- Keywords: variational inference, kullback-leibler, divergence, importance sampling, boosting, adaptive importance sampling, variational boosting
- TL;DR: We substitute reverse KL (RKL) with forward KL in variational inference/boosting to alleviate the light-tail and mode-seeking weaknesses of RKL and to theoretically guarantee convergence to the optimal importance sampling (IS) proposal distribution.

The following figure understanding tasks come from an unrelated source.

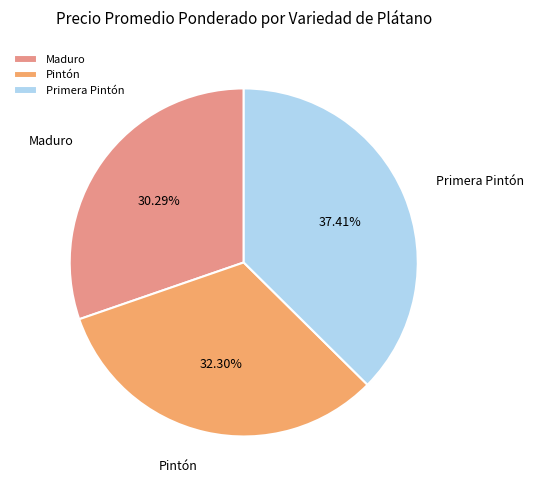

Does any single category account for the majority?

No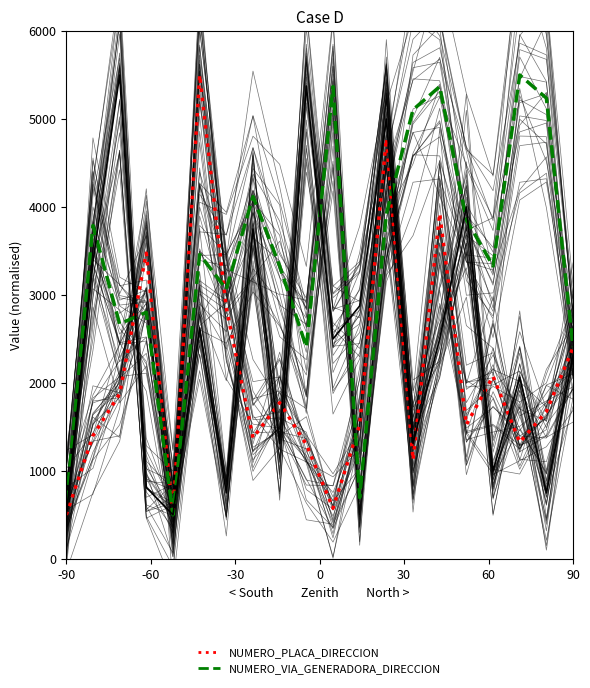

True or false: NOMBRE_VIA_DIRECCION has more than 2 points higher than both neighbors.

True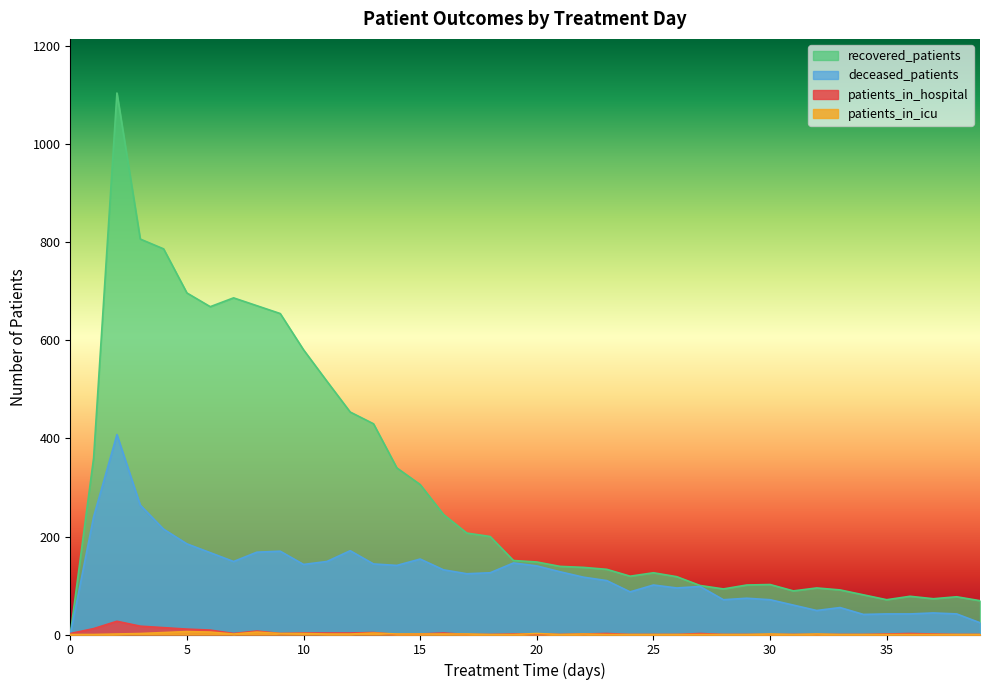

Does the chart display data point markers on the line(s)?

No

- Abstract: Variational Inference (VI) is a popular alternative to asymptotically exact sampling in Bayesian inference. Its main workhorse is optimization over a reverse Kullback-Leibler divergence (RKL), which typically underestimates the tail of the posterior and causes miscalibration and potential degeneracy (over-pruning). Importance sampling (IS), on the other hand, is often used to fine-tune and debias the estimates of approximate Bayesian inference procedures. The quality of IS crucially depends on the choice of the proposal distribution. Ideally, the proposal distribution has heavier tails than the target, which is unachievable by minimizing the RKL. We thus propose a novel combination of optimization and sampling techniques for approximate Bayesian inference by constructing an IS proposal distribution through the minimization of a forward KL (FKL) divergence. This approach guarantees asymptotic consistency and a fast convergence towards both the optimal IS estimator and the optimal variational approximation.